In 2016, Murphy, along with Steven Page (Barenaked Ladies), Moe Berg (The Pursuit of Happiness), and Craig Northey (Odds), formed the group Trans-Canada Highwaymen; they performed their first show in Niagara in July that year, and toured across Canada in 2017. Their live set consisted of cover songs by member's bands (Sloan, Odds, Pursuit of Happiness, Barenaked Ladies).

In 2018, Murphy and his bandmates from Sloan set out on a 30-date tour in support of their twelfth album together.

In August 2019, it was announced that Murphy had formed a supergroup called Anyway Gang with Sam Roberts and members of Hollerado and Tokyo Police Club.
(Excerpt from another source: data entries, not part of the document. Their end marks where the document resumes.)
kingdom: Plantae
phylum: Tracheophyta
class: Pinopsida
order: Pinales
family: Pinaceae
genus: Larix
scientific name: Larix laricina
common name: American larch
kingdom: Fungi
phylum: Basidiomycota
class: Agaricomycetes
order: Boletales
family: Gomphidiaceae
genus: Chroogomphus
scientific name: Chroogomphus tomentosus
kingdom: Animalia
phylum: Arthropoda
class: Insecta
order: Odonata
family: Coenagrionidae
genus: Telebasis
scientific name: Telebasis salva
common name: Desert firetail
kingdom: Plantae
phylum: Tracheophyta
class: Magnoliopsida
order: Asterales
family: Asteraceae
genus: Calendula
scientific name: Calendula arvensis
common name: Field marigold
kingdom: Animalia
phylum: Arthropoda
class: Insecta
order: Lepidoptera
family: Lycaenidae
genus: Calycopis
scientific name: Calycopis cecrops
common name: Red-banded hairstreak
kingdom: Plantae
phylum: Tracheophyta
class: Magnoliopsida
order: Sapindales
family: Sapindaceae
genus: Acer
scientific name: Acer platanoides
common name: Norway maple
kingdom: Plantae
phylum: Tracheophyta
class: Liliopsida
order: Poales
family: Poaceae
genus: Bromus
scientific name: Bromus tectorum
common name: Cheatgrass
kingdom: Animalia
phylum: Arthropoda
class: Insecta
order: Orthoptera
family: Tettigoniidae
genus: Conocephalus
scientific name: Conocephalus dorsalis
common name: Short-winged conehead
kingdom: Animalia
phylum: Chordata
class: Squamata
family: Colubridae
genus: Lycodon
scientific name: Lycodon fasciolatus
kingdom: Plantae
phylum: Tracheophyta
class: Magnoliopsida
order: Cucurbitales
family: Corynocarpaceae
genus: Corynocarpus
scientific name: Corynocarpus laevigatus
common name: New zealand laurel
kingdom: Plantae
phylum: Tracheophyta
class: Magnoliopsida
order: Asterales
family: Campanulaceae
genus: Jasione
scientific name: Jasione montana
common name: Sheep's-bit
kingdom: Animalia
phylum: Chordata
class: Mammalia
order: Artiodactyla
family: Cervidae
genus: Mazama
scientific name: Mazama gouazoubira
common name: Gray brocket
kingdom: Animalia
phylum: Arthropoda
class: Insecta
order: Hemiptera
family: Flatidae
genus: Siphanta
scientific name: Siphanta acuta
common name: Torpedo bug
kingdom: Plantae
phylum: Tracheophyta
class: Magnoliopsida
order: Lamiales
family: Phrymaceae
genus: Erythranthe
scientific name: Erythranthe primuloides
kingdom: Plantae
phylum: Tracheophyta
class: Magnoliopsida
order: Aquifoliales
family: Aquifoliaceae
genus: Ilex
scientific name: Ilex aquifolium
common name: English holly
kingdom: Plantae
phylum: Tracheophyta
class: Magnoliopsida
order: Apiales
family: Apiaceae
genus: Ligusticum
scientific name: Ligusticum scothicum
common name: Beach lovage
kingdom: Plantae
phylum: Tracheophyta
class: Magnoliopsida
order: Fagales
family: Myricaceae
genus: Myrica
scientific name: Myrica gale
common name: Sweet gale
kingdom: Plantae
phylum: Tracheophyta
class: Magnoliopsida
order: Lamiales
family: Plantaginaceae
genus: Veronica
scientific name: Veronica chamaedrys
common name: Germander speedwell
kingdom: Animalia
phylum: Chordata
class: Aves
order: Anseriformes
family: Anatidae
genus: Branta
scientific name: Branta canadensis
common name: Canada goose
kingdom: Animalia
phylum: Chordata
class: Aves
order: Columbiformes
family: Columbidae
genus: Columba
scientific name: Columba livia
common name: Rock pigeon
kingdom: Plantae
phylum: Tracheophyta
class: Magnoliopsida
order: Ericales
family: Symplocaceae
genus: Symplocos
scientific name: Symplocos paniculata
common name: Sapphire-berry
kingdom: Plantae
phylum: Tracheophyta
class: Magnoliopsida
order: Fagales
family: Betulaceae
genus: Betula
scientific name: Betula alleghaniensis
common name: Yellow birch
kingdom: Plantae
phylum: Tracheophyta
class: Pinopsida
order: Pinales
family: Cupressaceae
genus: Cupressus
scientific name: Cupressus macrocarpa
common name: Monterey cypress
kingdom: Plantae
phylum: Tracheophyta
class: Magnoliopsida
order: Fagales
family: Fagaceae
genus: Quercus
Murphy and Joel Plaskett collaborated on the production of Prize for Writing, a posthumous album by singer-songwriter Matthew Grimson, which was recorded in 1995 but not commercially released until 2020.

==Personal life==
Murphy and his girlfriend, Rebecca Mendoza, have two sons, Francisco and Santiago. Francisco is a drummer in the band "Borealia".

In July 2009, Murphy was hit by a car in a hit and run collision while riding his bicycle in Toronto, breaking his collarbone. The incident lent its name to Sloan's subsequent release, the Hit & Run EP.